วันจันทร์ที่ 7 ธันวาคม พ.ศ. 2552

What You Must Remember before the signing of an Equipment Lease

Understanding the various terms and conditions of a lease contract before you sign can save you a lot of heartache and money in the long run. Those business owners who have never leased equipment may think the contract is just a formality and that their only obligation is to make the lease payments on time. Nothing could be further from the truth.

Leasing companies, like any other business, operate to make profits and will do everything they can (usually within ethical and/or legal boundaries) to protect their interest. The lease contract will likely contain many clauses that allows the lessor to accomplish this goal. While a lot of these clauses may not be detrimental to you as a lessee, it is probably worth the expense to have your attorney review the contract in its entirety.

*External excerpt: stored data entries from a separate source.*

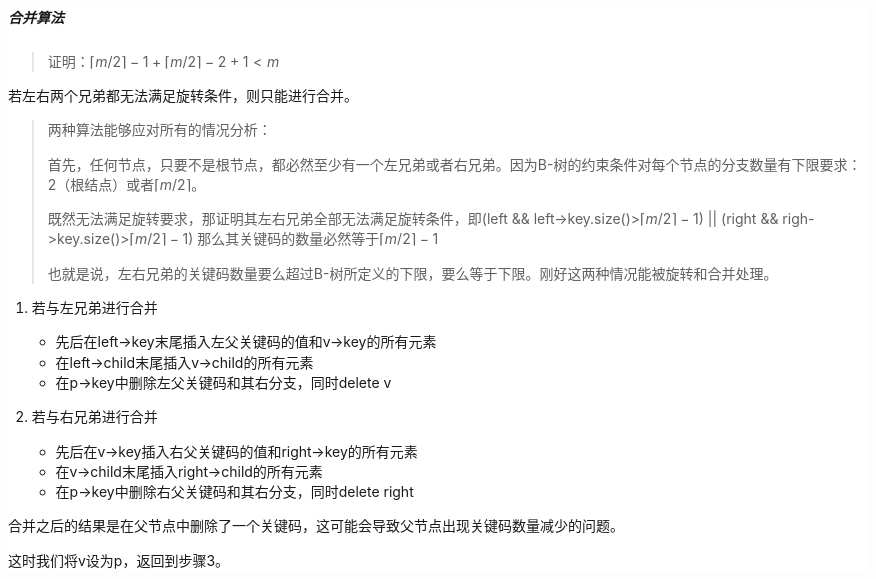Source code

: ##### 合并算法

> 证明：$\lceil m/2 \rceil-1+\lceil m/2 \rceil-2+1<m$
>
> 

若左右两个兄弟都无法满足旋转条件，则只能进行合并。

> 两种算法能够应对所有的情况分析：
>
> 首先，任何节点，只要不是根节点，都必然至少有一个左兄弟或者右兄弟。因为B-树的约束条件对每个节点的分支数量有下限要求：2（根结点）或者$\lceil m/2\rceil$。
>
> 既然无法满足旋转要求，那证明其左右兄弟全部无法满足旋转条件，即(left && left->key.size()>$\lceil m/2 \rceil -1$) || (right && righ->key.size()>$\lceil m/2 \rceil -1$) 那么其关键码的数量必然等于$\lceil m/2\rceil-1$​
>
> 也就是说，左右兄弟的关键码数量要么超过B-树所定义的下限，要么等于下限。刚好这两种情况能被旋转和合并处理。

1. 若与左兄弟进行合并
   - 先后在left->key末尾插入左父关键码的值和v->key的所有元素
   - 在left->child末尾插入v->child的所有元素
   - 在p->key中删除左父关键码和其右分支，同时delete v

2. 若与右兄弟进行合并
   - 先后在v->key插入右父关键码的值和right->key的所有元素
   - 在v->child末尾插入right->child的所有元素
   - 在p->key中删除右父关键码和其右分支，同时delete right

合并之后的结果是在父节点中删除了一个关键码，这可能会导致父节点出现关键码数量减少的问题。

这时我们将v设为p，返回到步骤3。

Here are some of the typical clauses that you should be cognizant of:




Triple net leases - This means that the lessee is responsible for many of the expenses associated with the equipment. These expenses include property and causualy insurance, which protects both the lessee and lessor from destruction of the equipment to claims arising from someone getting injured or killed from the equipment's use. The lessee is also expected to maintain the equipment in good working order. Sales tax and personal property tax are the responsibility of the lessee in a triple net lease.


Personal Guarantees - Leasing always expect that the directors of the company to ensure the performance of the lease. In other words, if the company defaults on, the lease, the landlord has the right to ask a question immediately follows the principles of healing pending payments. This clause is advantageous for the creditors, because they short-circuit the judicial process and directly to guarantors.

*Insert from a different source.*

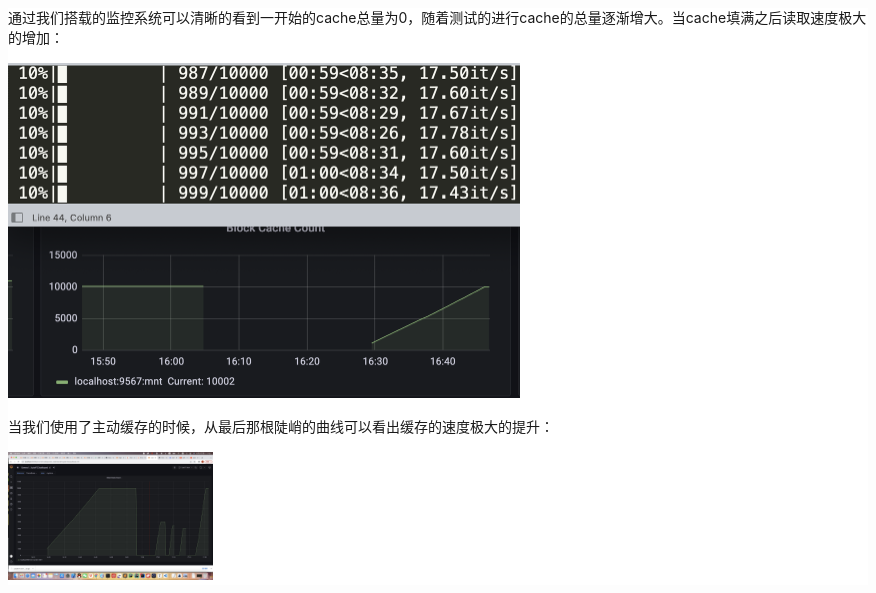 通过我们搭载的监控系统可以清晰的看到一开始的cache总量为0，随着测试的进行cache的总量逐渐增大。当cache填满之后读取速度极大的增加：

<img src="../src/imgs/7.png" style="zoom:50%;" />

当我们使用了主动缓存的时候，从最后那根陡峭的曲线可以看出缓存的速度极大的提升：

<img src="../src/imgs/8.jpg" style="zoom:20%;" />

Award of grant - landlords are oftenthe right to a lease or assign the lease to third parties. This does not alter the terms of the contract, if 'is not usually that big deal. The tenant on the other hand, should decide whether the contract a clause that contains its rights and obligations may arise with third parties. This may be important for companies that no longer apply to the equipment and therefore can not be paid more. It shouldNote, however, that in most cases, the transfer of the lease the tenant is not the original Off The Hook with respect to the obligations of the lease.

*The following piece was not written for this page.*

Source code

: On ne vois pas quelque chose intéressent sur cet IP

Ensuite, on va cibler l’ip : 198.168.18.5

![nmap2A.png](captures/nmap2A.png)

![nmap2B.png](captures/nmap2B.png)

When the lease ends - is a key provision in the lease, make sure to understand. There are a variety of options granted to the lessee at the end of the contract. Some argue that the leases equipment to "market value" to be acquiredFixed price, again to the owner, or continue to rent on a monthly basis after the deadline has expired. These points can be exchanged in order to try and a good idea to have your goals for the equipment when the lease expires.

I have faced some of the many aspects in the assessment of a lease. It should be noted that a lawyer may pay into the depths of the lease to pay check.